UK Finance’s Orwellian Language Guide: The Rise of Woke Newspeak

by | Aug 11, 2023 | CROWDSOURCE™ | 0 comments

In an unsettling echo of Orwell’s 1984, UK Finance—a leading trade body for British bankers and the financial services sector—has presented a guide that ostensibly promotes ‘inclusive’ language. This new manual directs the abandonment of long-standing phrases such as ‘black market’ in favour of alternatives like ‘illegal market’, leading many to draw parallels with “Newspeak” in Orwell’s dystopian vision.

This guide’s controversial foray into the world of linguistic engineering stretches beyond mere suggestion. It positions itself to rewrite time-honoured terminology that has been part and parcel of the English lexicon for generations.

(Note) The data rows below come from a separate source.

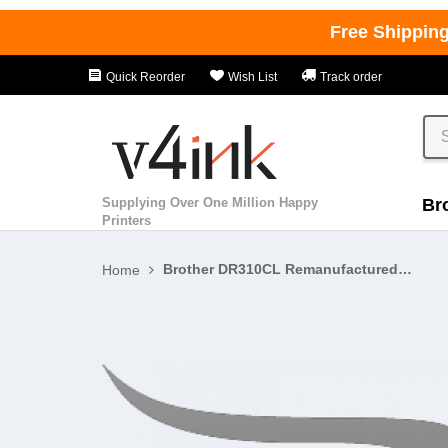
Free Shippin
Quick Reorder
Wish List
Track order
Supplying Over One Million Happy
Br
Printers
Brother DR310CL Remanufactured K/C/M/Y Drum Unit - 4 PACK
Home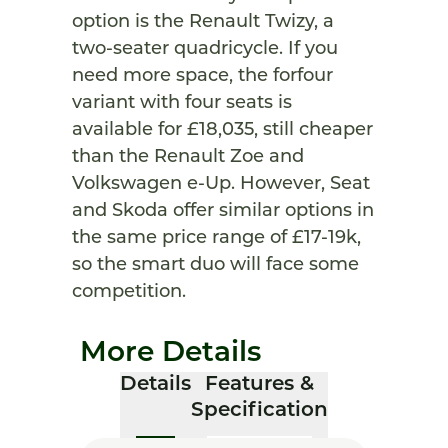
option is the Renault Twizy, a
two-seater quadricycle. If you
need more space, the forfour
variant with four seats is
available for £18,035, still cheaper
than the Renault Zoe and
Volkswagen e-Up. However, Seat
and Skoda offer similar options in
the same price range of £17-19k,
so the smart duo will face some
competition.
More Details
Details
Features &
Specification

A deeper look reveals:

  • A recommendation to replace the term ‘slave’ with ‘secondary’ in financial parlance.
  • Advice against using the descriptive ‘grandfather-father-son’ because of its inferred hierarchical implications.
  • A push for the gender-neutral ‘network interception’ over the conventionally known ‘man-in-the-middle’ cyberattack terminology.
  • A rather peculiar insistence on using phrases like ‘male alternative’ or ‘female alternative’ rather than the simple ‘male’ or ‘female’ for IT connectors.
  • The replacement of the cybersecurity term ‘black hat’ with ‘unethical’.
  • The term ‘sanity check’ is being sidelined in favour of ‘functional test’ to avoid ‘potential insensitivity’.
  • The benign term ‘dummy’ is now suggested to be replaced by ‘beginner’.

A spokesperson for UK Finance made reference to a two-year-old report, in partnership with EY and Microsoft, examining language in technology and cybersecurity contexts. But what might the intention behind such a report have been? To cultivate a more woke corporate culture or to genuinely ensure sensitivity?

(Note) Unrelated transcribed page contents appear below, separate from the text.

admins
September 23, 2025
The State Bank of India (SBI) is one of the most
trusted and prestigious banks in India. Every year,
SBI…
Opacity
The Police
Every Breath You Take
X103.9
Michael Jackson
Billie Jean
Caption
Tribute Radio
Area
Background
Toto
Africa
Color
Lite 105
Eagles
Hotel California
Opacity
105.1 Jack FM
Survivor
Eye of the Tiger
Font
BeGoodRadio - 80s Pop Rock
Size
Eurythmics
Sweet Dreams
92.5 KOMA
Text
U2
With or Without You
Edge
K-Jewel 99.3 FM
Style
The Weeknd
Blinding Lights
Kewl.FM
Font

Conservative MP Nigel Mills was among the first to voice his concerns, suggesting, “You’d think bank bosses would be prioritising the country’s economy rather than indulging in this Orwellian Newspeak.”

Indeed, the new linguistic guidelines come on the heels of a similar initiative by London Mayor Sadiq Khan. His guidance to City Hall employees emphasised refraining from phrases like ‘ladies and gentlemen’. This Newspeak-esque attempt to reshape the language surrounding gender and immigration has garnered substantial backlash.

Vocal critics, including Tory MPs Tom Hunt and Miriam Cates, have dismissed these endeavours as detached from reality, decrying them as symptomatic of an alarming trend towards Orwellian political correctness.

This recent linguistic recalibration, under the guise of inclusivity, prompts vital questions about the preservation of language’s richness and the potential perils of artificially engineering it to fit contemporary political narratives.